1) Membership in the club is open to all former students, graduates and friends of the University of Illinois
2) Members can come from any of the three campuses (Champaign/Urbana, Chicago, and Springfield)
3) Individuals or families may join. When both spouses qualify for membership, they do not each have to join individually - they can join as a family.
4) The treasury should maintain a minimum balance of $500 in case of emergency.
5) A member that pays dues in the last three months of a fiscal year will have those dues credited towards the next fiscal year.
THE AUDIT COMMITTEE
The Audit Committee Of The Board Of Directors
This guidance identifies the purpose, composition and responsibilities of the Audit Committee (“Committee”) of the Board of Directors (“Board”) of the Tucson Illini Club.
I. PURPOSE
The Committee has been established to review the financial statements and records prepared by the Club’s Treasurer.

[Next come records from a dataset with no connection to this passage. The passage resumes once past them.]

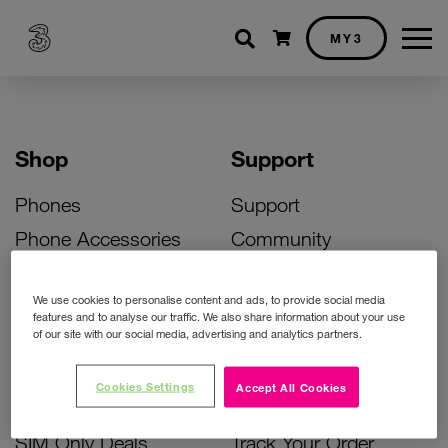
Shopping cart
MY3
Shop
Support
Phones
Support
Phone Accessories
Community
Deals
SIM Replacement
We use cookies to personalise content and ads, to provide social media
Bill Pay Phone Deals
Activate Your SIM
features and to analyse our traffic. We also share information about your use
of our site with our social media, advertising and analytics partners.
Prepay Phone Deals
Unlock Your Phone
Broadband Deals
Instant Top Up
Cookies Settings
Accept All Cookies
Accessories Deals
Device Support
SIM Only Deals
Track Your Order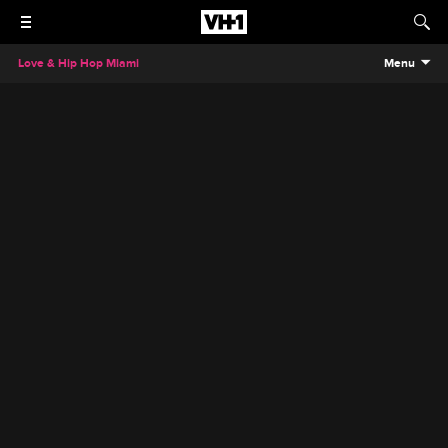
Love & Hip Hop Miami
Menu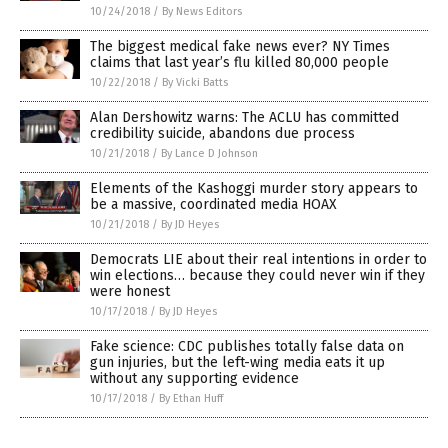
10/24/2018
/
By News Editors
The biggest medical fake news ever? NY Times
claims that last year’s flu killed 80,000 people
10/22/2018
/
By Vicki Batts
Alan Dershowitz warns: The ACLU has committed
credibility suicide, abandons due process
10/21/2018
/
By Lance D Johnson
Elements of the Kashoggi murder story appears to
be a massive, coordinated media HOAX
10/21/2018
/
By JD Heyes
Democrats LIE about their real intentions in order to
win elections… because they could never win if they
were honest
10/17/2018
/
By JD Heyes
Fake science: CDC publishes totally false data on
gun injuries, but the left-wing media eats it up
without any supporting evidence
10/17/2018
/
By Ethan Huff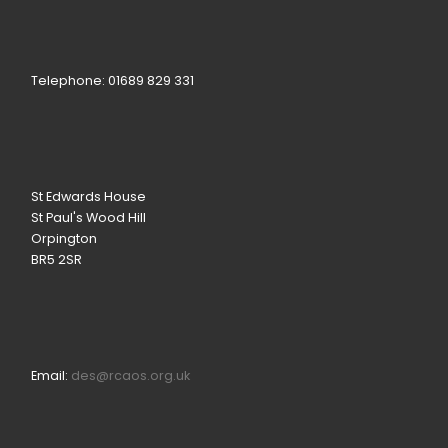
Telephone: 01689 829 331
St Edwards House
St Paul's Wood Hill
Orpington
BR5 2SR
Email:
des@rcaos.org.uk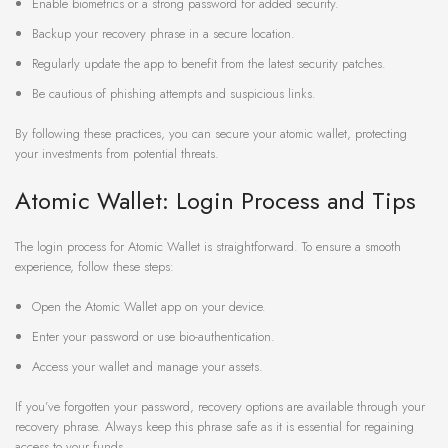
Enable biometrics or a strong password for added security.
Backup your recovery phrase in a secure location.
Regularly update the app to benefit from the latest security patches.
Be cautious of phishing attempts and suspicious links.
By following these practices, you can secure your atomic wallet, protecting
your investments from potential threats.
Atomic Wallet: Login Process and Tips
The login process for Atomic Wallet is straightforward. To ensure a smooth
experience, follow these steps:
Open the Atomic Wallet app on your device.
Enter your password or use bio-authentication.
Access your wallet and manage your assets.
If you’ve forgotten your password, recovery options are available through your
recovery phrase. Always keep this phrase safe as it is essential for regaining
access to your funds.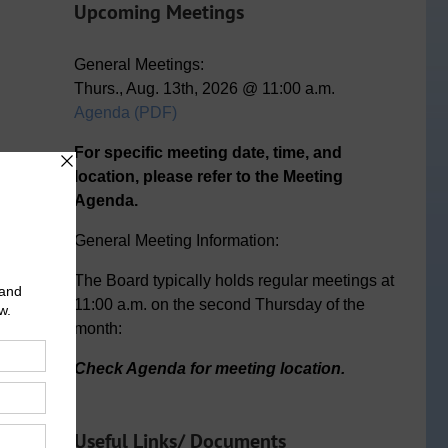
Upcoming Meetings
General Meetings:
Thurs., Aug. 13th, 2026 @ 11:00 a.m.
Agenda (PDF)
n
ail
For specific meeting date, time, and
location, please refer to the Meeting
Agenda.
General Meeting Information:
The Board typically holds regular meetings at
11:00 a.m. on the second Thursday of the
month:
Check Agenda for meeting location.
Useful Links/ Documents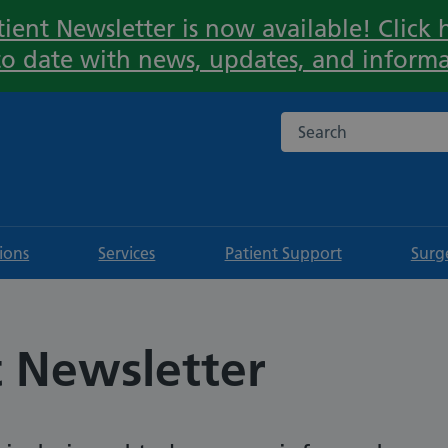
ient Newsletter is now available! Click h
Important:
to date with news, updates, and informa
Search the NHS websi
tions
Services
Patient Support
Surg
t Newsletter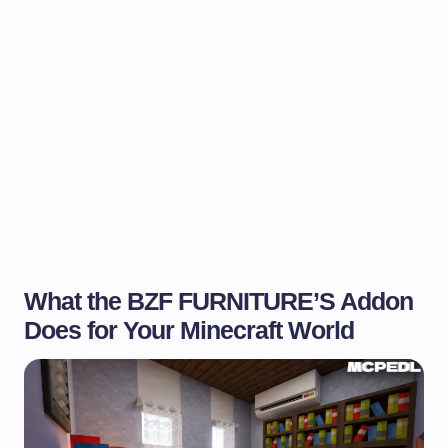
What the BZF FURNITURE’S Addon
Does for Your Minecraft World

Specifically, the Committee will assist the Board in its oversight responsibilities regarding (1) the integrity of the Club’s financial statements, (2) the Club’s compliance with legal and regulatory requirements, and (3) the performance of the Club’s internal informal audits.
II. COMPOSITION
The Committee shall be composed of at least two members (including a Chairperson), all of who shall be “at-large directors” of the Club. The President, Treasurer and members of their families cannot serve on the Committee. The members of the Committee and the Chairperson shall be selected annually by the President and serve at the pleasure of the Board. The Board may designate one or more at-large directors as alternate members of the Committee, who may replace any absent member at any meetings of the Committee. Members of the Committee should have some familiarity with basic finance and accounting. At least one member of the Committee should, if possible, have accounting or related financial management expertise. The Chairperson shall maintain regular communication with the Club President.